How long for carbon steel pan seasoning to "settle in"?
- RealMenJulienne Dec 3, 2012 11:49 AM
I'm having trouble retaining seasoning on my 2-month-old Debuyer mineral fry pan. My procedure is to coat with a thin layer of pork fat, bake upside down at 550 degrees for 20 minutes, then repeat 3-4 times until I have a hard, glossy black coating. The problem is that this seasoning wears very quickly after that, even with low-impact cooking like frying eggs or simmering water – nothing acidic. After 2-3 uses it is flaking off in patches and I need to reseason again. I always clean with salt and a paper towel, never soap or scouring pad. Am I seasoning incorrectly or do I just have to gradually break it in over time?

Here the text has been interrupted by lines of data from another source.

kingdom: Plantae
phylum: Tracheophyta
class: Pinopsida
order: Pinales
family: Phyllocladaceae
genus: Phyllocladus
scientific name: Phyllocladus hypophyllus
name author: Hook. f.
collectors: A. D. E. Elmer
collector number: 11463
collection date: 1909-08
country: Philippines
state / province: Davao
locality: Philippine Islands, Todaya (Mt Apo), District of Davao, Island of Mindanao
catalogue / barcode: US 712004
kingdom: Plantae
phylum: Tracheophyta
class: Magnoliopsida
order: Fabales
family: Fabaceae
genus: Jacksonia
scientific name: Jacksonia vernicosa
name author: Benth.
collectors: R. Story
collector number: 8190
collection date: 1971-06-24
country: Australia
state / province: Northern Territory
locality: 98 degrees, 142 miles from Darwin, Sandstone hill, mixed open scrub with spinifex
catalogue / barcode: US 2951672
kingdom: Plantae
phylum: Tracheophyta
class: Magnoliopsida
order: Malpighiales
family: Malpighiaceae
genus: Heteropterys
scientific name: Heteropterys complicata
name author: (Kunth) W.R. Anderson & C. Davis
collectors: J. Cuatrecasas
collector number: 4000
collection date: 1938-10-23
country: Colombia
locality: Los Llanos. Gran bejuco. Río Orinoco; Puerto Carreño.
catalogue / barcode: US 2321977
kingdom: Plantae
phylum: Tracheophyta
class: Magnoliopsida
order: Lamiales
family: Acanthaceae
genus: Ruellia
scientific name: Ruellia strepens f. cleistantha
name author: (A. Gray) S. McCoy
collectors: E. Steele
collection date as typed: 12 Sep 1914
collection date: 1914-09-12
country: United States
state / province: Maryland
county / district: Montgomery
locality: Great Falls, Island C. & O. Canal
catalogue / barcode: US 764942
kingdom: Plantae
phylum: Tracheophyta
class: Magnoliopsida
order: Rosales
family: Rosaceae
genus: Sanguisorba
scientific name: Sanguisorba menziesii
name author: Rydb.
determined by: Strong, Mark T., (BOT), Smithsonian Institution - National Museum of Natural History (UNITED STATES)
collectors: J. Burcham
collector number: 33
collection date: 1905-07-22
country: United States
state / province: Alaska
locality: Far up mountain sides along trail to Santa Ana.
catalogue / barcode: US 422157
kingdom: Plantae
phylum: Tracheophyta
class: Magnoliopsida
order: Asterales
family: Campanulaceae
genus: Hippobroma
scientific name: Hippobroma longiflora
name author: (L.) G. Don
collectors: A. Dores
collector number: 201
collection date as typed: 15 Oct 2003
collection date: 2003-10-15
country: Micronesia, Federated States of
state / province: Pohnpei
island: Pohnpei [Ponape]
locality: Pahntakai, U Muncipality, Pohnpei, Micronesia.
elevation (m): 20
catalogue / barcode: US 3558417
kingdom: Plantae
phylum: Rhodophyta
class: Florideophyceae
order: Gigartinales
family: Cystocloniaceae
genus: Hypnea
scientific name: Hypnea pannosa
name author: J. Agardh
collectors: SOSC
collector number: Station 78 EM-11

<bake upside down at 550 degrees for 20 minutes>
I have read this a few times recently, and I don't know where this "20 minutes" comes from. Evidently, there must be a new movement of short time seasoning which I am not aware of. Here is my take. 20 minute is way too short for ovening seasoning. It is plenty for stoveotp seasoning because stovetop heats up a pan very quickly, but it is too short for oven seasoning.
< The problem is that this seasoning wears very quickly after that>
I don't think the seasoning was really formed in the short duration.
<After 2-3 uses it is flaking off in patches and I need to reseason again>
The flaking suggest two things. First, the very bottom layer of the seasoning was never settled. Twice, the total layer thickness of the seasoning is too thick.
< he/she heats for a total of 1.5 to 2 hours>
It does not matter if each layer was not properly seasoned. It isn't so much about the absolutely time, but the seasoning temperature and time and being properly done. You can do a proper stovetop seasoning for 20 minutes, and it will better than a incomplete seasoning in oven for 2 hours.
Do you have any suggestion for the orignal poster?
<So, the solution is to season for a longer time during each stage. How about 40 minutes per layer, with 4 layers total?>
Based on what you described, it seems the pan wasn't heated up long enough. When you stick a room temperature pan in a 550 degree oven, the pan and the oil does not instantly become 550, it takes awhile. It is very possible that 20 minute just wasn't enough to heat up the pan.
40 minutes sound good to me.
Now, how do you plan to remove the current seasoning layer before you start to reseason again?
Quick update to this thread:
I've finally managed to build up a tough, glossy black seasoning on my pan. Over high heat on the stovetop, I used tongs and a wadded paper towel to smear a thin layer of pork fat into the hot pan. Cooked until it stops smoking completely - about 20 minutes - and then repeat 3 or 4 more times. After then deep-frying some onions the seasoning really settled in to the even black, glass-smooth finish. Thanks all for the tips.
<Over high heat on the stovetop>
<I used tongs and a wadded paper towel to smear a thin layer of pork fat into the hot pan>
I like this method very much and use it for my cookware. I generally do not like to recommend this to others due to safety. Some of my recommendaitons here are the "dumbed" down version because I worry about people getting hurt. The paper towel can always burst into flame. I personally know what to do if it happens, but I just do not feel like putting others in this situation. Glad it all work out. Since you have done this once, then I will say in the future, use this technique over others. I really like this method.